### EXERCISE OBJECTIVE
Repeat each entry verbatim.

### INPUT

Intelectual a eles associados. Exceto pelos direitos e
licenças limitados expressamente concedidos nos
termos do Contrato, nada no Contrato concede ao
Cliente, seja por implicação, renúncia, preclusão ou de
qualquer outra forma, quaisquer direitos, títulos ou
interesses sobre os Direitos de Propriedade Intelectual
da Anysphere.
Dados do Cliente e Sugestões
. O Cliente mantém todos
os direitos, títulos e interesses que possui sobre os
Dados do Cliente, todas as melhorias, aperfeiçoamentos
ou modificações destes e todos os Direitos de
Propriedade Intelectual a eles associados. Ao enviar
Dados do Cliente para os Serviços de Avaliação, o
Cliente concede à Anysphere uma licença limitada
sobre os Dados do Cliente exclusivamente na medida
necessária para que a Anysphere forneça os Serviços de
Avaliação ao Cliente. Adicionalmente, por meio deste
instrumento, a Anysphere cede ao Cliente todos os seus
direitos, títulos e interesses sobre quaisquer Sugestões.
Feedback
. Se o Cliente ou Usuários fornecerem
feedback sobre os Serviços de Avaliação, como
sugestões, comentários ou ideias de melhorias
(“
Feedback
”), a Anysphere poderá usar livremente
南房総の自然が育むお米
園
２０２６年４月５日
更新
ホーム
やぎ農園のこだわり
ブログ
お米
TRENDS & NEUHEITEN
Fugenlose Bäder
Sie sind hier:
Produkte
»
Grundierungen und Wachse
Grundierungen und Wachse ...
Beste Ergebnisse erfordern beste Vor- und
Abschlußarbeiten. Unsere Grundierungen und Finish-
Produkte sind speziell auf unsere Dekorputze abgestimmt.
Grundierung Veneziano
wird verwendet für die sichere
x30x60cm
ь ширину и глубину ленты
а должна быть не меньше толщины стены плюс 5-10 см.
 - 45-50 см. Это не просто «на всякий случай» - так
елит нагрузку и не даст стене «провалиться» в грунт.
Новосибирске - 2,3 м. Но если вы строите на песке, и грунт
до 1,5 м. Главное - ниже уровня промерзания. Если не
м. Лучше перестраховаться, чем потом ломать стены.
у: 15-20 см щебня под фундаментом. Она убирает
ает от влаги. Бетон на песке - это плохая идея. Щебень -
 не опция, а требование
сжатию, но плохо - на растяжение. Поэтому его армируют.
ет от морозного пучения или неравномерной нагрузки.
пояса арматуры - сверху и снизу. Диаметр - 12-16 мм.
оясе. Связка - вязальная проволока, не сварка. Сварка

### EXERCISE SOLUTION
Intelectual a eles associados. Exceto pelos direitos e
licenças limitados expressamente concedidos nos
termos do Contrato, nada no Contrato concede ao
Cliente, seja por implicação, renúncia, preclusão ou de
qualquer outra forma, quaisquer direitos, títulos ou
interesses sobre os Direitos de Propriedade Intelectual
da Anysphere.
Dados do Cliente e Sugestões
. O Cliente mantém todos
os direitos, títulos e interesses que possui sobre os
Dados do Cliente, todas as melhorias, aperfeiçoamentos
ou modificações destes e todos os Direitos de
Propriedade Intelectual a eles associados. Ao enviar
Dados do Cliente para os Serviços de Avaliação, o
Cliente concede à Anysphere uma licença limitada
sobre os Dados do Cliente exclusivamente na medida
necessária para que a Anysphere forneça os Serviços de
Avaliação ao Cliente. Adicionalmente, por meio deste
instrumento, a Anysphere cede ao Cliente todos os seus
direitos, títulos e interesses sobre quaisquer Sugestões.
Feedback
. Se o Cliente ou Usuários fornecerem
feedback sobre os Serviços de Avaliação, como
sugestões, comentários ou ideias de melhorias
(“
Feedback
”), a Anysphere poderá usar livremente
南房総の自然が育むお米
園
２０２６年４月５日
更新
ホーム
やぎ農園のこだわり
ブログ
お米
TRENDS & NEUHEITEN
Fugenlose Bäder
Sie sind hier:
Produkte
»
Grundierungen und Wachse
Grundierungen und Wachse ...
Beste Ergebnisse erfordern beste Vor- und
Abschlußarbeiten. Unsere Grundierungen und Finish-
Produkte sind speziell auf unsere Dekorputze abgestimmt.
Grundierung Veneziano
wird verwendet für die sichere
x30x60cm
ь ширину и глубину ленты
а должна быть не меньше толщины стены плюс 5-10 см.
 - 45-50 см. Это не просто «на всякий случай» - так
елит нагрузку и не даст стене «провалиться» в грунт.
Новосибирске - 2,3 м. Но если вы строите на песке, и грунт
до 1,5 м. Главное - ниже уровня промерзания. Если не
м. Лучше перестраховаться, чем потом ломать стены.
у: 15-20 см щебня под фундаментом. Она убирает
ает от влаги. Бетон на песке - это плохая идея. Щебень -
 не опция, а требование
сжатию, но плохо - на растяжение. Поэтому его армируют.
ет от морозного пучения или неравномерной нагрузки.
пояса арматуры - сверху и снизу. Диаметр - 12-16 мм.
оясе. Связка - вязальная проволока, не сварка. Сварка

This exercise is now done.